A week after its release on Vimeo on 26 April, the video was viewed 1.8 million times on the site. From 27 April to 2 May, M.I.A. remained the most blogged about artist on the internet, according to MP3 blog aggregator The Hype Machine. The video was then re-posted on YouTube by VEVO, without users having to sign in to prove they were 18 or older. The raw video is also on M.I.A.'s website. The video has been viewed over 30 million times on the internet.
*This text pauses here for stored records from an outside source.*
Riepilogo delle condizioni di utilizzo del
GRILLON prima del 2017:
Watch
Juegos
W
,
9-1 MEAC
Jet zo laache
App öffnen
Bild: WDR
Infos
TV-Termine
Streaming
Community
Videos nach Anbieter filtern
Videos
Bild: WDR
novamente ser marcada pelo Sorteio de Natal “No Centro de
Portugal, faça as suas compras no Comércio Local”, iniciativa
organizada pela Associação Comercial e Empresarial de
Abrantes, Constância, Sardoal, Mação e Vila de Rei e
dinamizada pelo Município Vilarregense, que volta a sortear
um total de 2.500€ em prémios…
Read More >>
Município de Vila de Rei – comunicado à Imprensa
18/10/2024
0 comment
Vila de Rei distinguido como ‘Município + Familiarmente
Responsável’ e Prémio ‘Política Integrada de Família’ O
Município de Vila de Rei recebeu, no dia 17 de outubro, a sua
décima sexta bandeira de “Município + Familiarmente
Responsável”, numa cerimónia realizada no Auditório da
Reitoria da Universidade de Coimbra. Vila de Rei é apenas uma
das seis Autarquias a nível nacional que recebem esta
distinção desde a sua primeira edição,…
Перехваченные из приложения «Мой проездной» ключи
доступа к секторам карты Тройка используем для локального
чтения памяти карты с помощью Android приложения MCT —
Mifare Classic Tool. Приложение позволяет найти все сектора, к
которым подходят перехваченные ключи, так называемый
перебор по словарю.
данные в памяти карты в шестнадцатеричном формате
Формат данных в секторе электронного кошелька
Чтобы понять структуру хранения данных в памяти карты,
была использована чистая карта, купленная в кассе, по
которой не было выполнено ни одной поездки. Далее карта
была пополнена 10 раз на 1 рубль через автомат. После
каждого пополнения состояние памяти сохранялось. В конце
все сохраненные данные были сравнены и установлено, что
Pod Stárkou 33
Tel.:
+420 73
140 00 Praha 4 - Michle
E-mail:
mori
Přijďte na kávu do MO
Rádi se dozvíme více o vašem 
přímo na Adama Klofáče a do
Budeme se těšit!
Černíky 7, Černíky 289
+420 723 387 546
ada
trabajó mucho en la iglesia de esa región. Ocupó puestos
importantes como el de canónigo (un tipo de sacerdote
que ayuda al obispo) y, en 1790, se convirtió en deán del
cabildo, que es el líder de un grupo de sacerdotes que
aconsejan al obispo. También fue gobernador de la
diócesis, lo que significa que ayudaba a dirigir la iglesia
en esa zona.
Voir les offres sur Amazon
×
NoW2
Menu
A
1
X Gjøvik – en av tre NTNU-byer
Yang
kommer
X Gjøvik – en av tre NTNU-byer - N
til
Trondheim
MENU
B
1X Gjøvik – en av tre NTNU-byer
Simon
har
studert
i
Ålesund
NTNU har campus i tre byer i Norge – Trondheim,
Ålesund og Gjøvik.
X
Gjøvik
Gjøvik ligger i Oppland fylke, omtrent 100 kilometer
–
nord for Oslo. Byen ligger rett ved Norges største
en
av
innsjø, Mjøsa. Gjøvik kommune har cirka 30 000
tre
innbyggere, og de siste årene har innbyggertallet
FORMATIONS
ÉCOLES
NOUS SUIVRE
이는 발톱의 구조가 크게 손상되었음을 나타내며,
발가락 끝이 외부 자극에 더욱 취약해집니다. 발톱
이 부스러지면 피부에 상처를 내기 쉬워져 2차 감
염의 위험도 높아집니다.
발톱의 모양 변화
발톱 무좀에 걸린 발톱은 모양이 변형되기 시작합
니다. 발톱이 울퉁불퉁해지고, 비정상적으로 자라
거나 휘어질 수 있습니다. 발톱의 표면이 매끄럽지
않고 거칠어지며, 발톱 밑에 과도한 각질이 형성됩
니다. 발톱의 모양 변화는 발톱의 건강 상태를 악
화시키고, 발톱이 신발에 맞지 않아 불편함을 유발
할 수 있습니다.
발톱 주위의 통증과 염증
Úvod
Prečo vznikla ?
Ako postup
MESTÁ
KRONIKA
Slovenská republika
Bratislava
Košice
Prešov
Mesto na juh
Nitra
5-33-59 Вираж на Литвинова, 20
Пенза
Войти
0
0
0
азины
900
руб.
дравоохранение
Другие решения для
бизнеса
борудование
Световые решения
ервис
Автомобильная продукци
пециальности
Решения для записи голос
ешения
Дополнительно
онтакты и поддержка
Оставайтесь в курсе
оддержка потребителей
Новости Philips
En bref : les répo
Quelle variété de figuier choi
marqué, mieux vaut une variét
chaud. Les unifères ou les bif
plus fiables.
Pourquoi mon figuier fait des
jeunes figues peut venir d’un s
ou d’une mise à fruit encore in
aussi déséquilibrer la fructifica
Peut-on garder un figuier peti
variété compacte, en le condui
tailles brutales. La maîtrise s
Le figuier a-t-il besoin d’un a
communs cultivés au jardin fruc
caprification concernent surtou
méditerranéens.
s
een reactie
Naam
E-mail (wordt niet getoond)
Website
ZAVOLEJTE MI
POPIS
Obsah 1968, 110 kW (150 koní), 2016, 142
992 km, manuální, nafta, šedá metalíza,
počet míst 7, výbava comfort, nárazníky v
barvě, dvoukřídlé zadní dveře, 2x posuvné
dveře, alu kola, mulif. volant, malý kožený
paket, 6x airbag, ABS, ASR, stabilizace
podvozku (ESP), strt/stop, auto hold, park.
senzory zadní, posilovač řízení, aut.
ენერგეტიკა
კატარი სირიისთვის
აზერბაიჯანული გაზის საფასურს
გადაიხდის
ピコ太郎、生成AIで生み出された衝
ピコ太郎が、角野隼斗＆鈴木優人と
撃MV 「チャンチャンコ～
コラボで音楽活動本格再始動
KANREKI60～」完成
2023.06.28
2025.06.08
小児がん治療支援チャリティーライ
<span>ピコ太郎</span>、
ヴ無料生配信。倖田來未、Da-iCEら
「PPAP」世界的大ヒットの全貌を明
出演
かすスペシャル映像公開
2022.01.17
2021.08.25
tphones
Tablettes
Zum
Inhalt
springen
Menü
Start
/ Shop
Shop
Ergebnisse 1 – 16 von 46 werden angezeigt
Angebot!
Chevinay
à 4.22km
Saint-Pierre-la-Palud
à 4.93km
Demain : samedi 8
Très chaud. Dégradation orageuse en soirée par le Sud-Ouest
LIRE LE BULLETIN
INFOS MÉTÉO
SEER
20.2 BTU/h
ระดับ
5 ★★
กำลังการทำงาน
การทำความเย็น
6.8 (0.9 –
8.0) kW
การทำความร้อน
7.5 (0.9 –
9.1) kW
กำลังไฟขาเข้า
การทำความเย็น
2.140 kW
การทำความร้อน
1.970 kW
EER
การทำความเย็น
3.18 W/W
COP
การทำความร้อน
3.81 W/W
==YouTube controversy and response==
Video sharing website YouTube removed the film from viewing in the United States within a day of its posting. Some other uploads of the video were subsequently age-gated on the site, while others were removed due to copyright claims. YouTube stated that they did not comment on individual clips on the site but said that videos were removed only after users reported videos that could "contravene guidelines." Commentators proposed different reasons for the actions, from the graphic "excessive" violence depicted to political censorship. On 27 April, the BBC reported that the video was being removed in some instances by YouTube, and labelled with an age-restriction in others. Neither M.I.A. or her record label XL Recordings commented on the development in the weeks following the release. Lisa Respers France wrote in CNN that the YouTube block may have worked in M.I.A.'s favor as it brought more publicity. M.I.A. tweeted she initially suspected her US parent label Universal Music Group to be responsible but confirmed it was not soon after. The singer-rapper stated that she found YouTube's action on the video "ridiculous", citing YouTube's streaming of real-life killings. Miranda Sawyer of The Observer noted that although the metaphor in the video was obvious, the illustration was graphic and "some might say gratuitous". M.I.A. told Sawyer "It's just fake blood and ketchup and people are more offended by that more than the execution videos" referring to the clips of Sri Lankan troops shooting unarmed, blindfolded, naked men in the head that she tweeted beforehand, later telling French music magazine Mondomix "It’s amazing to me that is the state we're in today – people are more moved by something synthetic than something real. And as an artist that’s the decision you have to make – whether to be real or synthetic." Similarly, Erin Thomson of Seattle Weekly concurred that the violence in the video was not gratuitous, noting that as an artist, M.I.A. "never pretended to be anything less than radical; she's never shied away from shock value. She comes from a world where persecution and terrorism are the norm, and from day one that's been the world she's tried to portray through her music."

Xinhua, the official news agency of the Chinese government noted the removal of the film on American YouTube within a week of Born Free's release. M.I.A. condemned the Chinese Government's role in supporting and supplying arms to the Sri Lankan government during Eelam War IV, stating that China's influence within the UN was preventing prosecutions of war crimes committed during the conflict.